All lines from the one with "waivers to avoid" onward, through the last line of the records below, are to be retyped word for word.

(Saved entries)
^^^^^^^^
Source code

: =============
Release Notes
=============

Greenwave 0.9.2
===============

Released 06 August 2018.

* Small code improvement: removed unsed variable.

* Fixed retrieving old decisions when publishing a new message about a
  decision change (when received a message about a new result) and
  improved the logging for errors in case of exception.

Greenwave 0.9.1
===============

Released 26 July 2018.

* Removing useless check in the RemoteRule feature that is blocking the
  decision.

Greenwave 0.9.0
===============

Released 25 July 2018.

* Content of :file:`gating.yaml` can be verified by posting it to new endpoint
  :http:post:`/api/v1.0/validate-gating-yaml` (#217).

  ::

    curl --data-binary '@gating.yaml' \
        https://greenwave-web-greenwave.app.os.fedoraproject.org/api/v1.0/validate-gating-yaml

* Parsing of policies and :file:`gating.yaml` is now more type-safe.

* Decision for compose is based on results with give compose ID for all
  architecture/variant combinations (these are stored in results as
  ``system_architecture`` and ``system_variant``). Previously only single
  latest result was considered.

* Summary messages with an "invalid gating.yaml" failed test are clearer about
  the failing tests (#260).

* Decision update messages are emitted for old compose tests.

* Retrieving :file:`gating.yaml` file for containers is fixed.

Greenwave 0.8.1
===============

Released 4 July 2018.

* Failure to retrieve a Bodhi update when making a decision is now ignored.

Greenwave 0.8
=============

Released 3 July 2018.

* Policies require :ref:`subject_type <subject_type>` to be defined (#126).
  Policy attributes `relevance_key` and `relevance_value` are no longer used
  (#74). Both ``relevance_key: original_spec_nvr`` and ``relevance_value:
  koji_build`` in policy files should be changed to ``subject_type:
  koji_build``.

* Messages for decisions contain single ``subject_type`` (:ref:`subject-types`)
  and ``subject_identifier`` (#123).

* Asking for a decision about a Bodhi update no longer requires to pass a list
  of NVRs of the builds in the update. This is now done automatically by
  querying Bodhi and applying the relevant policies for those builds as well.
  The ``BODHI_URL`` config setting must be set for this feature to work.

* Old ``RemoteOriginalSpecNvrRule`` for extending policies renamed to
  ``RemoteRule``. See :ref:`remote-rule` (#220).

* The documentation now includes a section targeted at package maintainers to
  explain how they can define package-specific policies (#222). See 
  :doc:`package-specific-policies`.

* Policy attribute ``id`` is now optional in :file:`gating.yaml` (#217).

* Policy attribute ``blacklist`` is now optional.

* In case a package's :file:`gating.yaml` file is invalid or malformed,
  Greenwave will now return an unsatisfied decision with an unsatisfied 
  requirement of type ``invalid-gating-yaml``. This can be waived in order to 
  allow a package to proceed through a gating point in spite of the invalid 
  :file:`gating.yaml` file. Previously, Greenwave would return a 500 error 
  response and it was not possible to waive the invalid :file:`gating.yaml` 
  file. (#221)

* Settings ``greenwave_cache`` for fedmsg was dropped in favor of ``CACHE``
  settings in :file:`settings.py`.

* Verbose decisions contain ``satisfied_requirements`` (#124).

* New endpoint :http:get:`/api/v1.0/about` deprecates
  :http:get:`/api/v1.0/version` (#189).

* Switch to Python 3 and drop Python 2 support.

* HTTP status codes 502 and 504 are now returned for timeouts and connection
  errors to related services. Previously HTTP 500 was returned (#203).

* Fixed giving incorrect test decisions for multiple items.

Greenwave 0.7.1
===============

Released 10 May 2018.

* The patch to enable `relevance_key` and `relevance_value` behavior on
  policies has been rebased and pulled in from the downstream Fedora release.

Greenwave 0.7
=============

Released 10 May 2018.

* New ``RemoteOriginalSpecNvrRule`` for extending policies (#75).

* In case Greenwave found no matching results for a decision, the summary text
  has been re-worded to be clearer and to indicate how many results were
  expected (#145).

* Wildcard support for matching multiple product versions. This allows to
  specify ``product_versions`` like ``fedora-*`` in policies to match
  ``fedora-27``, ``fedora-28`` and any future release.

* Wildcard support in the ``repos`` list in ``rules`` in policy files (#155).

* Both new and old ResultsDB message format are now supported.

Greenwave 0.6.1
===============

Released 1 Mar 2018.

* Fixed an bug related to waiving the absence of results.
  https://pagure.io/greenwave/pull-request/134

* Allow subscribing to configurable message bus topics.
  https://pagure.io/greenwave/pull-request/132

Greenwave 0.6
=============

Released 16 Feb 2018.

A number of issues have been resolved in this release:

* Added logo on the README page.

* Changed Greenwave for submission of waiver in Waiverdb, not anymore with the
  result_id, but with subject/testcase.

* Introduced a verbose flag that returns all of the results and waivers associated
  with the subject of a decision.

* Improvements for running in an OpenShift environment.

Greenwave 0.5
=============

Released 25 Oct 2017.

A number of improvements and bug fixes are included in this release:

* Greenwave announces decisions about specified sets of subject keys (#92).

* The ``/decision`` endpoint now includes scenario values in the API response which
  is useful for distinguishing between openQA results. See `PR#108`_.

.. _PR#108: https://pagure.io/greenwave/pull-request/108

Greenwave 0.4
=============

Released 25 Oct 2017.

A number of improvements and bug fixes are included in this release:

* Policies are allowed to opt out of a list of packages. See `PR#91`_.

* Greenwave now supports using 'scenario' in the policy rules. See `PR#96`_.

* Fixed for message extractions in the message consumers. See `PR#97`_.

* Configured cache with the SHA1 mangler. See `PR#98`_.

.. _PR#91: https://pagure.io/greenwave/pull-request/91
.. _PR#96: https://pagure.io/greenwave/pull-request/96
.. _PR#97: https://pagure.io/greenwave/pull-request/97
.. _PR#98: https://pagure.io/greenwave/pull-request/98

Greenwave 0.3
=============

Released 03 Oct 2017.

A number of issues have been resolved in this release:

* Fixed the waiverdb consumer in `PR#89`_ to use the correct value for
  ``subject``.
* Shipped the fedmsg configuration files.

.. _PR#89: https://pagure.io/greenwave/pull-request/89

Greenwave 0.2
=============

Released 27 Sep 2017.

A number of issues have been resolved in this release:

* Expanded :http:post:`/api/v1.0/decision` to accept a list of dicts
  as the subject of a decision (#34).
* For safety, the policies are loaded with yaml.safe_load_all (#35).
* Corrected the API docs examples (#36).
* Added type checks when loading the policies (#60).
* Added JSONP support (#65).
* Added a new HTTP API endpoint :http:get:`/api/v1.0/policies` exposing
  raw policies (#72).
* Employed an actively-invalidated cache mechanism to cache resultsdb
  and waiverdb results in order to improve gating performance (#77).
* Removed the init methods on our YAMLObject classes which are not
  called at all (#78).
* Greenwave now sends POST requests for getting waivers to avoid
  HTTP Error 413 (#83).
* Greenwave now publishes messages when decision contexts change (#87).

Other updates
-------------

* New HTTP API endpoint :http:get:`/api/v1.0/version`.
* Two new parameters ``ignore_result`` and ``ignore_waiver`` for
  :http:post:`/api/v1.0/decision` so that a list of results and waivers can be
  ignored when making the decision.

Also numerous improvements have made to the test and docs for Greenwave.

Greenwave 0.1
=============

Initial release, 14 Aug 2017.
^^^^^^^^
• _Your response_
* Greenwave now sends POST requests for getting waivers to avoid
  HTTP Error 413 (#83).
* Greenwave now publishes messages when decision contexts change (#87).

Other updates
-------------

* New HTTP API endpoint :http:get:`/api/v1.0/version`.
* Two new parameters ``ignore_result`` and ``ignore_waiver`` for
  :http:post:`/api/v1.0/decision` so that a list of results and waivers can be
  ignored when making the decision.

Also numerous improvements have made to the test and docs for Greenwave.

Greenwave 0.1
=============

Initial release, 14 Aug 2017.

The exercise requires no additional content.